The problem: Quote the records exactly, beginning at the line that contains "order: Brassicales" and ending with the line that contains "country: Sri Lanka", both lines included.

[Start]

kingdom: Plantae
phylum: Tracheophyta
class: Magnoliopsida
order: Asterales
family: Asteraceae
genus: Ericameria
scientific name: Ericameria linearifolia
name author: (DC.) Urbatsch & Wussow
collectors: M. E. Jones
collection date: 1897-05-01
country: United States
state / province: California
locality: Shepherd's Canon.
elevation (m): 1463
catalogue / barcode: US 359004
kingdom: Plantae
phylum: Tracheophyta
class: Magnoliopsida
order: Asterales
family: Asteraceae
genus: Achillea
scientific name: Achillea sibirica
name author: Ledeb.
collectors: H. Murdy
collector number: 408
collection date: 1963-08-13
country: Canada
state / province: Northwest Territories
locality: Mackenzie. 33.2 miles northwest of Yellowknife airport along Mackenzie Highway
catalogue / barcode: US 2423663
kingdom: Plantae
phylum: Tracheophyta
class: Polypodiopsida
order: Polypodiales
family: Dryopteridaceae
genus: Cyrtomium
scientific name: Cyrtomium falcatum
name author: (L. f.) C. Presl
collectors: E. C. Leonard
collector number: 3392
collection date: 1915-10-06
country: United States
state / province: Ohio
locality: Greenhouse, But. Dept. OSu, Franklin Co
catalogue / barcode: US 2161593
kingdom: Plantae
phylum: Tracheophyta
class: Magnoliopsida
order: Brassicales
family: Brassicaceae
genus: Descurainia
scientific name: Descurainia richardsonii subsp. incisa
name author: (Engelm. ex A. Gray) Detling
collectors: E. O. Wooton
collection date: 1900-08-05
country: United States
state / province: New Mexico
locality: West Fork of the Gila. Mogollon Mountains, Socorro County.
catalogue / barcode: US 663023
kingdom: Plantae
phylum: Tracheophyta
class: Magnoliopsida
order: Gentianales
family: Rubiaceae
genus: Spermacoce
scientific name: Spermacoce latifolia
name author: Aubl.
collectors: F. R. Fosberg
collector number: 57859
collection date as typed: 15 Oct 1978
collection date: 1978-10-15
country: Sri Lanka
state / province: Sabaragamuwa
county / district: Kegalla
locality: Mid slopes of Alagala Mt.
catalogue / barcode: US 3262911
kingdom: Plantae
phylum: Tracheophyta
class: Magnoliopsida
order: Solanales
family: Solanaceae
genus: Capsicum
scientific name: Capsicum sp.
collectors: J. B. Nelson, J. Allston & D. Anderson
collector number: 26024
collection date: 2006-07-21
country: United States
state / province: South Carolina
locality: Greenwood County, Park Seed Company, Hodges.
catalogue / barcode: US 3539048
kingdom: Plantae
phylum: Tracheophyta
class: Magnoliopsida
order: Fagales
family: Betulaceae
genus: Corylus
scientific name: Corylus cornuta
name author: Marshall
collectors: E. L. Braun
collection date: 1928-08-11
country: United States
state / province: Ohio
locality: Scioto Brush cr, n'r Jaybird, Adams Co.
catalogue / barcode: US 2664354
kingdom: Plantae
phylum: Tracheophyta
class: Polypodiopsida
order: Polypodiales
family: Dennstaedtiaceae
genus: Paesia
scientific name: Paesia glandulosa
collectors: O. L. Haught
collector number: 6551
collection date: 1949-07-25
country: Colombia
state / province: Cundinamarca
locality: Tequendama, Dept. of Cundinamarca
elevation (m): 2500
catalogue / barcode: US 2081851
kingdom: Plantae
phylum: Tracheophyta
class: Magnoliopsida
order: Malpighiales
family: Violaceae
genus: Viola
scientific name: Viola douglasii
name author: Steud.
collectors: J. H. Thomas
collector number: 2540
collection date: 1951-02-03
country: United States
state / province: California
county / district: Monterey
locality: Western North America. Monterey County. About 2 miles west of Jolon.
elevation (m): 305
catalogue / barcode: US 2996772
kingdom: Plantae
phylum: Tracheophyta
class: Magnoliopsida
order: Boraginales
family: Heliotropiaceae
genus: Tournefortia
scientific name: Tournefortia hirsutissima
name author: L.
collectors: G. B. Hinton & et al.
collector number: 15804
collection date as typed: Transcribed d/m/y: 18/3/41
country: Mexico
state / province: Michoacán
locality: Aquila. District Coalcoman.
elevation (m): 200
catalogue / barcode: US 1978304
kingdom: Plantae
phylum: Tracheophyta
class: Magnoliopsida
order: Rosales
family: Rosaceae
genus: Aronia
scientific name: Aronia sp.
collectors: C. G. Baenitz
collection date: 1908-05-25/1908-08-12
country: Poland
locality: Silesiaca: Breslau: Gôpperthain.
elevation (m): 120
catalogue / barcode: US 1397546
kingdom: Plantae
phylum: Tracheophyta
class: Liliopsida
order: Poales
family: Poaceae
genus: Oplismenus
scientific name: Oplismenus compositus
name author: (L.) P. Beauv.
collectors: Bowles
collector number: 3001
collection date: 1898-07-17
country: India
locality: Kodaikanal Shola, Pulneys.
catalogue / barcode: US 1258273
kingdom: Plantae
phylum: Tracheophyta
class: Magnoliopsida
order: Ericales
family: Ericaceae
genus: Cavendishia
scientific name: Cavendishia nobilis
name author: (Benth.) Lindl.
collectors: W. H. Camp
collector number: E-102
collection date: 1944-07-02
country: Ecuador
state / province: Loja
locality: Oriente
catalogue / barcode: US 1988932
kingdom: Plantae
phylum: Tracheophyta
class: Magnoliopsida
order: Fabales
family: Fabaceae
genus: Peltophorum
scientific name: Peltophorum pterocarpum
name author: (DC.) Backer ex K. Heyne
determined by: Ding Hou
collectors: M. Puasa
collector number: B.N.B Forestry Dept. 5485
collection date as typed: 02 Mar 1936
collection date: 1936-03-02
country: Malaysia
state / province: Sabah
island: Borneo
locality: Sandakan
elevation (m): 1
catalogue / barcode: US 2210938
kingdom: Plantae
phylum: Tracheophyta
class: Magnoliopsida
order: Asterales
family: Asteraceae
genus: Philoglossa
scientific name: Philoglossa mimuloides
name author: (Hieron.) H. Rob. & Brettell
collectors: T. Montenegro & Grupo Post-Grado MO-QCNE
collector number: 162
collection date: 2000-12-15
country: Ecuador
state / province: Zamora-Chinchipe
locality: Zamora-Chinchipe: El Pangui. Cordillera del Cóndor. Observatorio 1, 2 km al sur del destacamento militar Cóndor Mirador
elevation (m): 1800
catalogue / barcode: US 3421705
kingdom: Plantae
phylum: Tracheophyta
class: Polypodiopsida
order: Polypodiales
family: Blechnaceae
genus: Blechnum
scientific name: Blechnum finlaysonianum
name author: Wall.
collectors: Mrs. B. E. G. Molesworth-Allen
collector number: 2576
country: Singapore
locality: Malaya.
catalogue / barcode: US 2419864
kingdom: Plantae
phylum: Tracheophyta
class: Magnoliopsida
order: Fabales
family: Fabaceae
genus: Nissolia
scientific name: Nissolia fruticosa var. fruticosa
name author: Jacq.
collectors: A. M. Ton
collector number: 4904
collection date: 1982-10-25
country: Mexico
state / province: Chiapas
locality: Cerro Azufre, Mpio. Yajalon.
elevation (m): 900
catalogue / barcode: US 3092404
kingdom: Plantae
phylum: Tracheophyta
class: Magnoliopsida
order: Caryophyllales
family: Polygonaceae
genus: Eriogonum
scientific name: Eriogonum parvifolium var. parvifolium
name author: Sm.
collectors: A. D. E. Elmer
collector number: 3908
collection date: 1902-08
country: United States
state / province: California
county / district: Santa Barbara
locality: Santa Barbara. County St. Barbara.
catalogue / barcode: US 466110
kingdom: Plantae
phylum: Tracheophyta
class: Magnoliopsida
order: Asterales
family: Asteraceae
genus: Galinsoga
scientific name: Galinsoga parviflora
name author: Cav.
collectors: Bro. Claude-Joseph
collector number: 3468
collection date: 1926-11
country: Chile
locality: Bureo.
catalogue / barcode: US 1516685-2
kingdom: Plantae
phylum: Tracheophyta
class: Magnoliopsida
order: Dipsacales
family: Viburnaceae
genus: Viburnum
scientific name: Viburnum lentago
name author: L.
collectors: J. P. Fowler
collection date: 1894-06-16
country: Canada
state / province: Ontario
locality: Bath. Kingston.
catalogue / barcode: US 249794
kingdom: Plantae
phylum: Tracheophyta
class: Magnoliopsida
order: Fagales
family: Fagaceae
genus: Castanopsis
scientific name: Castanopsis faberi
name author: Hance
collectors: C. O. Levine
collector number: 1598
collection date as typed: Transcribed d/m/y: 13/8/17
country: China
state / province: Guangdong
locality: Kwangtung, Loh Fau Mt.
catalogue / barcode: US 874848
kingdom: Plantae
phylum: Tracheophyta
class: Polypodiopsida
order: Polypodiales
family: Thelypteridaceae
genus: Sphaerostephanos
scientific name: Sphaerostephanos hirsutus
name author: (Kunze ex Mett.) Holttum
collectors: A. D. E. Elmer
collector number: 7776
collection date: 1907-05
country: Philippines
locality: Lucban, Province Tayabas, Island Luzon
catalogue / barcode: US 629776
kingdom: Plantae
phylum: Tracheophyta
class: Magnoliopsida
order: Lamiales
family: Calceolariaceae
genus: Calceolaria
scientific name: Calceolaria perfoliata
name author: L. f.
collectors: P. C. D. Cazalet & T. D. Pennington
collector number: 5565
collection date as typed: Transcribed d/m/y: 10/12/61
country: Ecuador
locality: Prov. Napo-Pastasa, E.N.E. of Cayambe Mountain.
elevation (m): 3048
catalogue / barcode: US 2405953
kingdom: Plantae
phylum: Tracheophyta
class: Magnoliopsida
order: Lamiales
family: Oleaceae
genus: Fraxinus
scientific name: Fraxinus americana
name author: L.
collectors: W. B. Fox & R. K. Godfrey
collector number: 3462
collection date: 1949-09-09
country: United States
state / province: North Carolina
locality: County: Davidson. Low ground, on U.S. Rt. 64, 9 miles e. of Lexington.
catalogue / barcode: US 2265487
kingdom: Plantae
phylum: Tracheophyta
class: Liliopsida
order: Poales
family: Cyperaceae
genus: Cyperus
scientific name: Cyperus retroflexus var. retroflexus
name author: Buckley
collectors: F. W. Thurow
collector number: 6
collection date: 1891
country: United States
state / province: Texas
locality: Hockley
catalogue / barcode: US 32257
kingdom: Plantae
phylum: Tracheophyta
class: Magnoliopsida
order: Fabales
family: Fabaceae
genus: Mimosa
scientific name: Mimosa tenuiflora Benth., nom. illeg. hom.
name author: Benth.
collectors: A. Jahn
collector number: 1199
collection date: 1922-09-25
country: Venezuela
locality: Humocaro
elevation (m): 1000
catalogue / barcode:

[End]

Exercise result:
order: Brassicales
family: Brassicaceae
genus: Descurainia
scientific name: Descurainia richardsonii subsp. incisa
name author: (Engelm. ex A. Gray) Detling
collectors: E. O. Wooton
collection date: 1900-08-05
country: United States
state / province: New Mexico
locality: West Fork of the Gila. Mogollon Mountains, Socorro County.
catalogue / barcode: US 663023
kingdom: Plantae
phylum: Tracheophyta
class: Magnoliopsida
order: Gentianales
family: Rubiaceae
genus: Spermacoce
scientific name: Spermacoce latifolia
name author: Aubl.
collectors: F. R. Fosberg
collector number: 57859
collection date as typed: 15 Oct 1978
collection date: 1978-10-15
country: Sri Lanka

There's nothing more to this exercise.